Nurse Maria Aguilar encourages teenager Jesus Ayala during a test of his lung capacity at a Los Angeles clinic in 2007. David McNew/Getty Images
If asthma sometimes seems to be everywhere, it's not exactly your imagination.
Federal health officials estimate nearly 1 in 12 Americans, or nearly 25 million people have the respiratory disorder. That works out to 8.2 percent of the population in 2009, the latest year covered by the research.
The results from the Centers for Disease Control and Prevention appear in this report.
The prevalence of asthma is up a little lately, from 7.7 percent in 2005. How come? One reason is that doctors are looking for it more and are better at detecting it. The biggest increases in diagnosed asthma occurred in the '80s and '90s.

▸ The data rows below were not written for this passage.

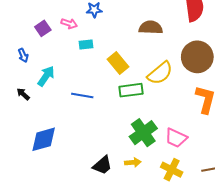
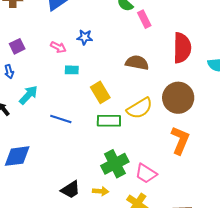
purple square: (43, 28) -> (17, 46), moved

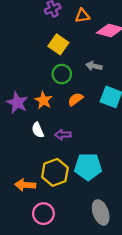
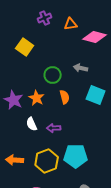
yellow square: (58, 44) -> (25, 47), moved
orange semicircle: (75, 99) -> (65, 97), turned 112
orange arrow: (25, 185) -> (15, 160), moved

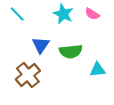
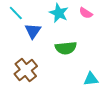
blue triangle: (41, 45) -> (33, 31), moved
cyan triangle: (98, 70) -> (91, 79), moved

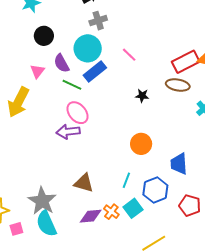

Asthma attacks, the severe breathing problems that can land someone in the hospital, affected 12.8 million people in the United States, or 4.2 percent of the population, in 2009. Attacks have held pretty steady for more than a decade.
There are variations in asthma rates. The condition is more common among women than men. And it's more likely to hit children, blacks and people living below the poverty level.
Asthma is treatable. There are medicines to ease breathing and prevent attacks and steps people can take to avoid risk factors, such as tobacco smoke and mold.
For kids, it's particularly important to pay attention to allergies, which can trigger symptoms. About 90 percent of children with asthma also have allergies. Treating the allergies can go a long way toward keeping children out of hospital emergency rooms with asthma attacks.